Lieux de recherche : Parmi les unités de recherche françaises s'intéressant à ces questions, on notera l'unité Archéologie et Philologie d’Orient et d’Occident - (AOROC, UMR 8546) (ENS), l’unité Archéologie et Sciences de l’Antiquité (ArScAn, UMR 7041) - Histoire et ARchéologie de l’Orient Cunéiforme (HAROC) (Maison Archéologie et ethnologie, René-Ginouvès), l'unité Proche-Orient – Caucase : langues, archéologie, cultures (UMR 7192) (Collège de France) ainsi que le laboratoire Archéorient - Environnements et sociétés de l'Orient ancien (UMR 5133) (Maison de l'Orient et de la Méditerranée).

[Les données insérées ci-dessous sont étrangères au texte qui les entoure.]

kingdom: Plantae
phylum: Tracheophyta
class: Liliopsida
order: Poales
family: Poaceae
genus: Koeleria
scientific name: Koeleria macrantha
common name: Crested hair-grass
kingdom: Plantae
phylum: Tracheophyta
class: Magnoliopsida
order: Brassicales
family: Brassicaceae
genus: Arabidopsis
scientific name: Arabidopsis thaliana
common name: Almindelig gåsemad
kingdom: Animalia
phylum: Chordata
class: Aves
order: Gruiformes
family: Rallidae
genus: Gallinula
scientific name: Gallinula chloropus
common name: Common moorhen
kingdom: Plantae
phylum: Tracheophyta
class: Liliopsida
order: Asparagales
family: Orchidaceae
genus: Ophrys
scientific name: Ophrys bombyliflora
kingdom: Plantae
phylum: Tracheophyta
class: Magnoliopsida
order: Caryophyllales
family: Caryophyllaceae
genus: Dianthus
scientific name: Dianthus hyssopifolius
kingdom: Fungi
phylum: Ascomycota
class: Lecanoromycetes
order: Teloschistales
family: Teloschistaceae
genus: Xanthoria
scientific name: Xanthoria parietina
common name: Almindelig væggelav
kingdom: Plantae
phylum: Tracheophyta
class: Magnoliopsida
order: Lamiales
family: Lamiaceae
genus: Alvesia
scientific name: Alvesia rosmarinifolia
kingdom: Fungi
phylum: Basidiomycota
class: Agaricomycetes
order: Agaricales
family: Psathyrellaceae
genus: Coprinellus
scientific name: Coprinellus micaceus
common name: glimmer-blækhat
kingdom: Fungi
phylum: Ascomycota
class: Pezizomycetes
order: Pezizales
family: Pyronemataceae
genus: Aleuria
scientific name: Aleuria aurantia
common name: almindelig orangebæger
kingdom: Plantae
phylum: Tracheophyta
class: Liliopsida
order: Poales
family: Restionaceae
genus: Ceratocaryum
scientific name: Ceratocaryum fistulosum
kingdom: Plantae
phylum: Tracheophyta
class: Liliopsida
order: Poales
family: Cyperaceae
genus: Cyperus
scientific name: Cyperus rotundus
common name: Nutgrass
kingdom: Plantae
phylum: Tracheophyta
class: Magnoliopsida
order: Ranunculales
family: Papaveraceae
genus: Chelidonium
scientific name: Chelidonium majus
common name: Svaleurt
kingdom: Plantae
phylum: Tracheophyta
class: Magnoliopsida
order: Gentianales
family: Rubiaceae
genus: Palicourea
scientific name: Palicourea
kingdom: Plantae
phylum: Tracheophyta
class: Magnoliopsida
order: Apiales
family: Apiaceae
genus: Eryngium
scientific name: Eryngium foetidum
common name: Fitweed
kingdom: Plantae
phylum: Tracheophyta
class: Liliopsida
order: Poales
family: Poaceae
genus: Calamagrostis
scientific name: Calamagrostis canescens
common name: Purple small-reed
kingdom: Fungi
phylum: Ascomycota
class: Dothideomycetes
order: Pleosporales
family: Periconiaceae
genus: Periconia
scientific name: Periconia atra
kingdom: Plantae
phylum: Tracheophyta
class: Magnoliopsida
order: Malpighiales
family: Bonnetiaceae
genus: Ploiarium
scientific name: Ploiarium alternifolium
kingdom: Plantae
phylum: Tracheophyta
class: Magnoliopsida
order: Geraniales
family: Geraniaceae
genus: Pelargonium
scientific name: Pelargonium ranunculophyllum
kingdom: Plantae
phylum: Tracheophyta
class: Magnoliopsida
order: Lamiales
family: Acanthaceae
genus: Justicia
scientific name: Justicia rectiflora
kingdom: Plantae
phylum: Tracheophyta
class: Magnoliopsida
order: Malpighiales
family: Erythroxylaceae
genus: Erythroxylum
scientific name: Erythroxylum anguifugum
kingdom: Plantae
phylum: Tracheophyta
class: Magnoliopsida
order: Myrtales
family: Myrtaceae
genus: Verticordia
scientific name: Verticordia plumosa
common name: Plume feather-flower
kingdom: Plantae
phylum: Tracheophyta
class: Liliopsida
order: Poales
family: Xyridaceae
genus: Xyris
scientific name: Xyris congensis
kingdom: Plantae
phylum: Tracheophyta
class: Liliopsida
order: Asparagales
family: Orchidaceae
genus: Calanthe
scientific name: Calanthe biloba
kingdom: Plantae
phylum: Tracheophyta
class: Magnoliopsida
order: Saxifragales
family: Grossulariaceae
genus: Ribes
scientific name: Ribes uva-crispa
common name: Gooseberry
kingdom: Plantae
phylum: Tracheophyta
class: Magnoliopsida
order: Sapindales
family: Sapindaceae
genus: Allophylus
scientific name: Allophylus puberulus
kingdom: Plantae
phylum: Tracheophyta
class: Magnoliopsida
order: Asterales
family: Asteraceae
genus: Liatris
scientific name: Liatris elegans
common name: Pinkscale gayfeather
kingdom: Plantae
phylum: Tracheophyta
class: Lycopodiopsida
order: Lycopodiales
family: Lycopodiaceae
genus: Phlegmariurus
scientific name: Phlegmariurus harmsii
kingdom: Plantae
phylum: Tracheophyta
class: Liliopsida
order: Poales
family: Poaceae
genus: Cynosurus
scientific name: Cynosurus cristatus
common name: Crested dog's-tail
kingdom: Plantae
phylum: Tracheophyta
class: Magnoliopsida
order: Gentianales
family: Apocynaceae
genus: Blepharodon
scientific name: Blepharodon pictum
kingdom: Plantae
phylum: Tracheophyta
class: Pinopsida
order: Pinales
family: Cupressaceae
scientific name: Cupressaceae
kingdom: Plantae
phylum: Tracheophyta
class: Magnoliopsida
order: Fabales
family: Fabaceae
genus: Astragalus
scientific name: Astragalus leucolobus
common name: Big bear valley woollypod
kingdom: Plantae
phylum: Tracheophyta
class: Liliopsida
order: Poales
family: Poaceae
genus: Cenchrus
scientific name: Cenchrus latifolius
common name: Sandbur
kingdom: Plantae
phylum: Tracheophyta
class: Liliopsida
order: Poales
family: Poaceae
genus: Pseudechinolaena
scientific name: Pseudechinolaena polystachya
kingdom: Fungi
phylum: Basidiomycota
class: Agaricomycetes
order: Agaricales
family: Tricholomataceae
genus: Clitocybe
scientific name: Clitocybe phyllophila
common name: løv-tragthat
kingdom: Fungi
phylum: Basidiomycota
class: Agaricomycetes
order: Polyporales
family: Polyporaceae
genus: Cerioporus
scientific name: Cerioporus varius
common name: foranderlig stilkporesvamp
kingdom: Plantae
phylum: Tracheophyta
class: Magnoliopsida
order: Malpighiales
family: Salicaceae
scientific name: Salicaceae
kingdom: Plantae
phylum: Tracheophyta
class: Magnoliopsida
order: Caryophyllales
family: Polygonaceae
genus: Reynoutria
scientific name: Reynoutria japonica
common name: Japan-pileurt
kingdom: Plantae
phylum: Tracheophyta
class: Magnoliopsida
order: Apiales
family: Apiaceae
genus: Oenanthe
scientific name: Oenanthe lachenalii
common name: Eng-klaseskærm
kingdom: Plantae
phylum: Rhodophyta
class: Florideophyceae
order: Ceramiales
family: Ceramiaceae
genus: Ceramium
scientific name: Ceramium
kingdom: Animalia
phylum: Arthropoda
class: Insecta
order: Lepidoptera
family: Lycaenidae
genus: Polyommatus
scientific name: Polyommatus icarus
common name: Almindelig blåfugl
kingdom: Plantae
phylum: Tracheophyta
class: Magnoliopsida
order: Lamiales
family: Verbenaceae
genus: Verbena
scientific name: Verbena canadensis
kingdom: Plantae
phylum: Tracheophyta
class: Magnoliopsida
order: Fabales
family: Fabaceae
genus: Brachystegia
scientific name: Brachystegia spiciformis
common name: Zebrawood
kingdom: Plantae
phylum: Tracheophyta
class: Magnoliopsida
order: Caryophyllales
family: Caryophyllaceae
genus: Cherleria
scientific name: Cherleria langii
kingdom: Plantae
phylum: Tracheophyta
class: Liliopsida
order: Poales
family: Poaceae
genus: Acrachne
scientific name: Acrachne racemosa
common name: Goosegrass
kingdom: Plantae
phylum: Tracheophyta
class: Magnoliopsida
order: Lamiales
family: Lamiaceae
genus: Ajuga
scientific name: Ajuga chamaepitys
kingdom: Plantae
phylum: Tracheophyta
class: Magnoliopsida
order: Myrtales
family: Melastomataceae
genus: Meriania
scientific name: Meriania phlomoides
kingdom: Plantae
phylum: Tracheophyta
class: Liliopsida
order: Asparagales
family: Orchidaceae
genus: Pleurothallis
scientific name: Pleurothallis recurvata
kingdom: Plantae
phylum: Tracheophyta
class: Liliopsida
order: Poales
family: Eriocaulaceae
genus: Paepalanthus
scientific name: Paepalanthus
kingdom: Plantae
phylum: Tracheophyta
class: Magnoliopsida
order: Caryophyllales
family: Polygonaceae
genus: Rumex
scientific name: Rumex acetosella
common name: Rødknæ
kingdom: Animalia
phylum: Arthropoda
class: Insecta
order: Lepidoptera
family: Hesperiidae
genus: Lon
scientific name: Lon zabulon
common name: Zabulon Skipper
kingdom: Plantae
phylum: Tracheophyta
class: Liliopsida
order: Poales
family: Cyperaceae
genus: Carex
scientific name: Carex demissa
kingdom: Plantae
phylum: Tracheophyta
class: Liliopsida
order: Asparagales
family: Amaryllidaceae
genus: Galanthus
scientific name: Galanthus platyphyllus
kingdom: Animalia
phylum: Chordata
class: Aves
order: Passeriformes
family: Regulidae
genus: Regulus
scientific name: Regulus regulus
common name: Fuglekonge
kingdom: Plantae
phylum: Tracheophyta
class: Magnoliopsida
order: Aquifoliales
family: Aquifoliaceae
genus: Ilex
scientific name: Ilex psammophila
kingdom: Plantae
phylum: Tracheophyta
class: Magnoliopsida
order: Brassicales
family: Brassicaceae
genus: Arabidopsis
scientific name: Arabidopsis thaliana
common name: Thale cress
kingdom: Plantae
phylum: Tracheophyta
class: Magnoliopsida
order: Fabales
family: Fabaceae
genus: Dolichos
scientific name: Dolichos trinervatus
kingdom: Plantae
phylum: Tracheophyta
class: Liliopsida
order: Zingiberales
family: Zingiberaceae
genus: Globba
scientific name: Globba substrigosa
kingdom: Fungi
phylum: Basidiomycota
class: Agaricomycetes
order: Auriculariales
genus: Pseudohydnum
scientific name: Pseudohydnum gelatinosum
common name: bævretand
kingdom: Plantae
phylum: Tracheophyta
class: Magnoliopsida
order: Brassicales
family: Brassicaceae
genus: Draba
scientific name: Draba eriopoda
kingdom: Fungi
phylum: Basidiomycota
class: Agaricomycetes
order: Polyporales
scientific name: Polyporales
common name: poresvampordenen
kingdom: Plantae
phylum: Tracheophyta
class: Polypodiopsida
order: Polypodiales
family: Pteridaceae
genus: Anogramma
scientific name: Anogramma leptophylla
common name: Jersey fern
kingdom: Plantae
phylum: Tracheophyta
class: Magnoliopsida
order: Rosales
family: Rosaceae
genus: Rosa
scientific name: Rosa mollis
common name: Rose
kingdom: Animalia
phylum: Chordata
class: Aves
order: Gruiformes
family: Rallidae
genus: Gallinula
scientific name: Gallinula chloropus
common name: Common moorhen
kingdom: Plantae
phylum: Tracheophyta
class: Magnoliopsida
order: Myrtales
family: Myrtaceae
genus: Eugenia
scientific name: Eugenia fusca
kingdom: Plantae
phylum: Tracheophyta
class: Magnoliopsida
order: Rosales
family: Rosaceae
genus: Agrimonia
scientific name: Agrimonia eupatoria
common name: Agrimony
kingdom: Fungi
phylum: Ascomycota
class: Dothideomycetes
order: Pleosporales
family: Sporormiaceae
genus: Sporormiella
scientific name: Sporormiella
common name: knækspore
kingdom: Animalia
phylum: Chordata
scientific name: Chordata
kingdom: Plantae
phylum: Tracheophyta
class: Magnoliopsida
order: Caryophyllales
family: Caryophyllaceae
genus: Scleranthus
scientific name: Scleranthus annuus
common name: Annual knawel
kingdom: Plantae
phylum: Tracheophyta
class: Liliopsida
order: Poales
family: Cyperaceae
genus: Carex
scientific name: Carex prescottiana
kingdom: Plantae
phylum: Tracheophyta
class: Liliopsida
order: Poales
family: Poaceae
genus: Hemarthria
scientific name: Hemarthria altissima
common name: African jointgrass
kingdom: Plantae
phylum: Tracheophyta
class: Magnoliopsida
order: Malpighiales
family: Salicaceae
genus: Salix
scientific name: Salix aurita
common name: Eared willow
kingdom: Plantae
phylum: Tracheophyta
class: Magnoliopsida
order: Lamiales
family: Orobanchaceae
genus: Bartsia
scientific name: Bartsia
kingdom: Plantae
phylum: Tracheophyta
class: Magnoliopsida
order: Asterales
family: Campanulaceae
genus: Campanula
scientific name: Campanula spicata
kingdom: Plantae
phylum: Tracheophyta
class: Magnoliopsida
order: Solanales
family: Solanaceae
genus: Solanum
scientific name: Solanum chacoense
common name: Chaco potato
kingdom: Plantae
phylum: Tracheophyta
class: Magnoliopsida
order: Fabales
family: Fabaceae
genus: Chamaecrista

Etablissements documentaires de référence : Créé en 2008, le CADIST Antiquité a été attribué conjointement à la bibliothèque interuniversitaire Sorbonne et l’École française d’Athènes (EfA), plus orientée sur l’archéologie. Il travaille en partenariat avec un certain nombre d’autres établissements : bibliothèque de l’ENS Ulm ; bibliothèque de l’INHA (CADIST d’Art et archéologie) ; bibliothèque Gernet-Glotz (UMR 8210 ANHIMA). Ce qui relève de l’Égypte, de l’Orient et des autres aires géographiques extra-européennes dépend plutôt de la Maison Archéologie et ethnologie, René-Ginouvès, voire la BULAC et la médiathèque du Quai Branly. Enfin, au sein du Collège de France, citons la bibliothèque d'Assyriologie (Institut du Proche-Orient ancien - IPOA).

Pour quelques autres ressources numériques, on regardera en priorité le portail de la Bibliothèque interuniversitaire Sorbonne, rubrique Antiquité. On pourra également regarder avec profit la bibliothèque des sciences de l’Antiquité (Lille 3).